Tertipu agen
Lulus SMK, Heni masih semangat mengejar mimpinya menjadi seorang guru. Namun, kondisi ekonomi makin sulit. Ibu dan neneknya sudah semakin tua.
Ibunya tak bisa lagi bekerja di luar daerah dan kembali ke Ciamis. Di sisi lain, rumah yang ia tinggali juga semakin memprihatinkan.
"Waktu itu aku sudah buntu. Yang aku pikirkan, aku ingin kuliah jadi guru. Tetapi melihat kondisi rumah saja sudah mau roboh, boro-boro buat nyekolahin aku," katanya.
Akhirnya, ia mencari informasi dari tetangga yang pernah bekerja di luar negeri. Dari situ, Heni memantapkan diri untuk hijrah ke Hongkong usai pelatihan tiga bulan di balai latihan kerja Tangerang, Banten.
Namun, Heni memastikan sekali lagi, menjadi TKI bukanlah tujuannya, tetapi hanya sebagai jembatan untuk mencapai cita-cita yang lebih besar.
"Sebenarnya takut pergi ke Hongkong. Berangkat seorang diri, tanpa handphone, tanpa uang sepeserpun, tanpa orang yang aku kenal. Tetapi, aku berpikir, masa depan akan jauh lebih menakutkan ketika aku tetap berdiam diri di kampung halaman aku," katanya.
Heni pada akhirnya berangkat juga ke Hongkong. Ternyata, PJTKI yang menjadi penyalurnya tidak beres.
Data diri Heni yang kelahiran 1987 dituakan menjadi 1982. Selain itu, setibanya di bandara, seluruh buku petunjuk yang dibagikan pada calon TKI, dibuang.
Permasalahan underpayment dan overcharge juga dirasakan Heni. Gaji dalam kontrak yang seharusnya 3.200 HKD, hanya diterimanya sekitar 1.800 HKD atau setara Rp 3 jutaan (kurs Rp 1.700 per HKD).
Selain itu, potongan gaji melebihi kesepakatan. Selama tujuh bulan gaji Heni dipotong oleh PJTKI. Hingga selama masa potongan gaji itu, gaji yang ia terima hanya 200-300 HKD.
Pada tahun pertama, Heni juga tidak bisa mengambil hak libur, pun ketika hari Minggu ataupun tanggal merah.
Kalau sampai libur, maka gajinya akan dipotong lagi 100 HKD.
Kesusahannya sebagai seorang TKI tak berhenti hanya sampai urusan dengan agen nakal.
Majikan pertama Heni yang mengontraknya selama dua tahun, sangat merendahkan profesi asisten rumah tangga.
Ceritanya waktu itu, Heni yang memang suka membaca, tengah membaca sebuah buku.
"Dia sampai ngomel-ngomel. 'Eh, kamu lagi ngapain di sini?
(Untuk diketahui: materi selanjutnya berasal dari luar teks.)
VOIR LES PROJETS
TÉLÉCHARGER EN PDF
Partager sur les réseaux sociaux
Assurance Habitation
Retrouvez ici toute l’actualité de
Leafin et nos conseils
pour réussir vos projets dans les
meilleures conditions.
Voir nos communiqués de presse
Kamu lagi baca buku, ya? Kalau pembantu itu enggak usah lah bisa baca buku. Pembantu itu yang penting kamu bisa jaga anak, bisa masak, bisa bersihin rumah, selesai'. Begitu majikan aku bilang dengan nada sinis," kata Heni.
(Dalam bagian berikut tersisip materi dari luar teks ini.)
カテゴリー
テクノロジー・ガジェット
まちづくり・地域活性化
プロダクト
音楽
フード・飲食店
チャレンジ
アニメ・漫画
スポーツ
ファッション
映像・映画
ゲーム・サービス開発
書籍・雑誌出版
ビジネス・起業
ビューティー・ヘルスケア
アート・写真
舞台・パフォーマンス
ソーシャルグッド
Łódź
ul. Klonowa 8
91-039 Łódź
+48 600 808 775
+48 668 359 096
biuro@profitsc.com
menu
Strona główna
Setelah setahun, yang artinya sudah bisa mengambil libur pada akhir pekan, Heni mengisi liburannya dengan pergi ke perpustakaan dan kuliah D3 jurusan IT tanpa sepengetahuan majikannya.
Heni tak membayangkan apa yang akan terjadi jika majikannya tahu ia kuliah. Beruntung, majikan kedua yang mengontraknya selama empat tahun cukup baik.
Heni kala itu juga melanjutkan studi di Saint Mary's University jurusan manajemen wirausaha. Heni akhirnya berhasil menuntaskan studi S1-nya selama 3,5 tahun.
Untuk membiayai kuliahnya, Heni menjadi kontributor di banyak koran Hongkong dan Taiwan yang berbahasa Indonesia.
Ia juga sering mengikuti lomba penulisan. Dari situ uangnya cukup untuk membiayai biaya kuliah.
Sementara sebagian besar gajinya dikirimkan pada ibu dan neneknya di Ciamis.